La commission pluridisciplinaire, qui se réunit de manière hebdomadaire, constitue le cadre d'un échange continuel et d'un travail d'équipe.

Elle permet une mutualisation des informations. Sur la base de cette expérience, la maison d'arrêt a obtenu le label concernant la conformité des conditions d'accueil au sein du quartier arrivant aux règles pénitentiaires européennes.

Par ailleurs, l'établissement comporte un étage pour des détenus considérés comme vulnérables, en particulier les délinquants sexuels.

En outre, la maison d'arrêt a structuré l'organisation des bâtiments en fonction des régimes différenciés.
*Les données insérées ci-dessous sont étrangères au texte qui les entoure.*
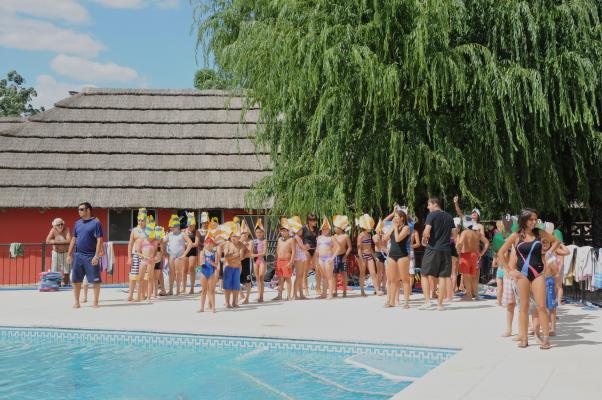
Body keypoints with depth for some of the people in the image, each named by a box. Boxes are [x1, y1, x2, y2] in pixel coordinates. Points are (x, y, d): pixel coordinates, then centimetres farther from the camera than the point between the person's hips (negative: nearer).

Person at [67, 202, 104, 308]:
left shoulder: (96, 223, -5)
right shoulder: (78, 223, 12)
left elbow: (99, 240, -9)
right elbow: (74, 239, 17)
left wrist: (96, 256, -16)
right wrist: (69, 254, 12)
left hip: (91, 256, -5)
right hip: (78, 255, 5)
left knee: (95, 280, -1)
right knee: (76, 280, 6)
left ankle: (95, 302, 8)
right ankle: (77, 302, 14)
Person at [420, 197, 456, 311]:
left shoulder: (432, 215, -6)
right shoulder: (449, 217, 13)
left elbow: (426, 232, -17)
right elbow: (453, 235, 15)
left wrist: (424, 240, 1)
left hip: (432, 249, -5)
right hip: (446, 250, 5)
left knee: (425, 275, 3)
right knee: (443, 277, 6)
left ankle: (427, 301, -8)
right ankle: (440, 304, 7)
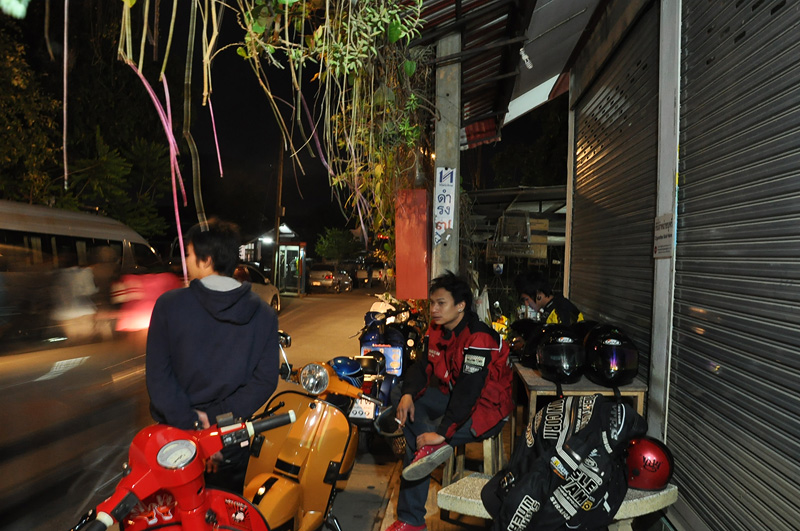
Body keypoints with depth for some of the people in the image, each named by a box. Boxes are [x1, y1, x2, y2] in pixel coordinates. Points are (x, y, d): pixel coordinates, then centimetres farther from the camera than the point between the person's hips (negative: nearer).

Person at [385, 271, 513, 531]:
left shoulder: (479, 339, -27)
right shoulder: (437, 330, -1)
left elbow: (468, 391, -32)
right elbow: (423, 365, 4)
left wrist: (442, 432, -34)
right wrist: (408, 395, -16)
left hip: (485, 409, -9)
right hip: (452, 397, 9)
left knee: (418, 441, -27)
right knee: (399, 392, -7)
Dans le régime de détention le plus favorable, les détenus bénéficient d'un régime de portes ouvertes et d'espaces communs dans lesquels ils peuvent partager certaines activités.
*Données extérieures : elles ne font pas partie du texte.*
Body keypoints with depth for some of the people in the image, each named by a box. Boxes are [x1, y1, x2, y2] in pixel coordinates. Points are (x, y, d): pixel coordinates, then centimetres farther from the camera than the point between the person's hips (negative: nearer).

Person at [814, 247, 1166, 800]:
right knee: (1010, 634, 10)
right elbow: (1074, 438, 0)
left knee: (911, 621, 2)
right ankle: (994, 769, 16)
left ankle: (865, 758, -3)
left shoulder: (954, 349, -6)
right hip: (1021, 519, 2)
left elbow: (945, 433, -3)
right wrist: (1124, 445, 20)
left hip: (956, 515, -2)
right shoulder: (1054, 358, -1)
L'établissement a également innové en mettant en place dans certains espaces de la détention, des bornes permettant d'assurer l'enregistrement des requêtes des détenus. Ce système permet d'assurer un suivi de la demande par l'administration pénitentiaire et garantit en principe une réponse dans des délais satisfaisants. Il devrait progressivement être étendu aux autres établissements pénitentiaires.

Un effort particulier est également fait pour favoriser l'activité des détenus. Votre rapporteur a notamment noté le fait que certaines formations, comme par exemple l'apprentissage d'un instrument de musique, étaient assurées par les détenus eux-mêmes selon leurs compétences.
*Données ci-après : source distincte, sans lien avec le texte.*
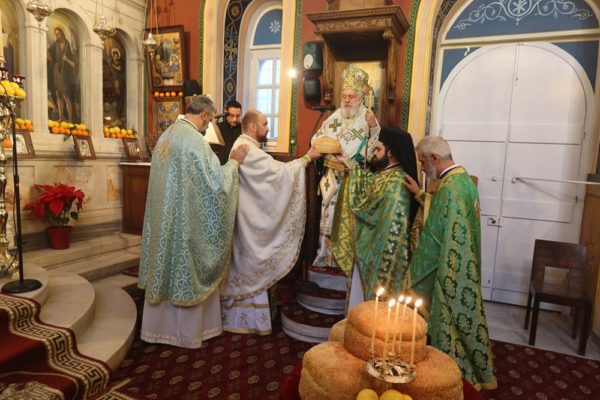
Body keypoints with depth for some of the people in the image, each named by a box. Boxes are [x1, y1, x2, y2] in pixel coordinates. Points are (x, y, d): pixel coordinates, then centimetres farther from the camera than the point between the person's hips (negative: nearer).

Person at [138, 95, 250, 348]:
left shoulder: (166, 135, 9)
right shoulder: (194, 140, -19)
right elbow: (215, 182, -19)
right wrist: (234, 161, -6)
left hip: (164, 217, 8)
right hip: (186, 220, -8)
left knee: (166, 266, 18)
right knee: (186, 271, 6)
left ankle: (160, 325, 32)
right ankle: (186, 332, 22)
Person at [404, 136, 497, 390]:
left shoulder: (448, 187, -24)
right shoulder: (464, 178, 5)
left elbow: (433, 237, -20)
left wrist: (415, 272, -10)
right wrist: (419, 194, 11)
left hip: (451, 271, -10)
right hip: (468, 266, 10)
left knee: (450, 323, 7)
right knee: (468, 316, 21)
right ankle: (482, 374, 39)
Au cours de la table ronde organisée à l'occasion de la visite de l'établissement, les responsables de l'éducation nationale ont indiqué que les demandes ne pouvaient pas être toutes satisfaites mais qu'un doublement de l'espace consacré aux activités scolaires permettrait de répondre aux besoins. Ils ont souligné que le taux de présence en classe de l'ordre de 95 % était particulièrement satisfaisant. Ils ont observé également que la perspective de réductions de peine supplémentaires souvent utilisée pour inciter les détenus à suivre une activité scolaire ne pouvait suffire car cette seule motivation ne permettait pas de garantir la continuité de la présence en classe.

Le nombre de procédures disciplinaires est passé entre 2006 et 2008 de 570 à 320. La sanction maximale (45 jours de quartier disciplinaire) n'a été prononcée en 2008 que dans deux cas.